Folding Graphene Film Yields High Areal Energy Storage in Lithium-Ion Batteries

We show that a high energy density can be achieved in a practical manner with freestanding electrodes without using conductive carbon, binders, and current collectors. We made and used a folded graphene composite electrode designed for a high areal capacity anode. The traditional thick graphene composite electrode, such as made by filtering graphene oxide to create a thin film and reducing it such as through chemical or thermal methods, has sluggish reaction kinetics. Instead, we have made and tested a thin composite film electrode that was folded several times using a water-assisted method; it provides a continuous electron transport path in the fold regions and introduces more channels between the folded layers, which significantly enhances the electron/ion transport kinetics.

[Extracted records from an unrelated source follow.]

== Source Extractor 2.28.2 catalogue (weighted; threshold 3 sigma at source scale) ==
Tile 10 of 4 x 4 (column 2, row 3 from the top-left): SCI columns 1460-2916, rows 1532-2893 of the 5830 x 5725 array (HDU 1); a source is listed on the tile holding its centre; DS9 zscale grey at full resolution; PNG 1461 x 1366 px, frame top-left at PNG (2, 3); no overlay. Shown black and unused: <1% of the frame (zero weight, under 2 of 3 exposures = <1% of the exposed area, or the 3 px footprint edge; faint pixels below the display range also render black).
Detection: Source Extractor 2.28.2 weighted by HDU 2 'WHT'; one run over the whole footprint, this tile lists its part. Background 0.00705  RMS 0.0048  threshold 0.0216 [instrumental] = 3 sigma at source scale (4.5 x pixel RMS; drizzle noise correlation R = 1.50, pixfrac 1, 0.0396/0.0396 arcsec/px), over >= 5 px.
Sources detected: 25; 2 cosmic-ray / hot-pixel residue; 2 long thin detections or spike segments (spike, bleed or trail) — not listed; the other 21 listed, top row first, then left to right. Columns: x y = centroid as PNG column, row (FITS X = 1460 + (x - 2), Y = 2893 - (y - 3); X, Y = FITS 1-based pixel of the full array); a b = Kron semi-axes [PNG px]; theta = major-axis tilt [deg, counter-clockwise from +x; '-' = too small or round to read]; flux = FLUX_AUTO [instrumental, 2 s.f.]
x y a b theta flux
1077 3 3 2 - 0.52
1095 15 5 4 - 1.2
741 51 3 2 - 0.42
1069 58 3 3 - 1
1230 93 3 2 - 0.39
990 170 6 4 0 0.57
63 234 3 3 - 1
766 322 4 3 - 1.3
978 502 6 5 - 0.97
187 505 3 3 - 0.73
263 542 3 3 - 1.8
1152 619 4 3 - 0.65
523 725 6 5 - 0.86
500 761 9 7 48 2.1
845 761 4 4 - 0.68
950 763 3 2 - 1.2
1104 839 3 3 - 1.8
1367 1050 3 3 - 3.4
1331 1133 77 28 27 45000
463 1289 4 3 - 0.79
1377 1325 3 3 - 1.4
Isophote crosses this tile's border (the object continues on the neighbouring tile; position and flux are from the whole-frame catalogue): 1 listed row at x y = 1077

A fold electrode consisting of SnO2/graphene with high areal loading of 5 mg cm–2 has a high areal capacity of 4.15 mAh cm–2, well above commercial graphite anodes (2.50–3.50 mAh cm–2), while the thickness is maintained as low as ∼20 μm. The fold electrode shows stable cycling over 500 cycles at 1.70 mA cm–2 and improved rate capability compared to thick electrodes with the same mass loading but without folds. A full cell of fold electrode coupled with LiCoO2 cathode was assembled and delivered an areal capacity of 2.84 mAh cm–2 after 300 cycles. This folding strategy can be extended to other electrode materials and rechargeable batteries.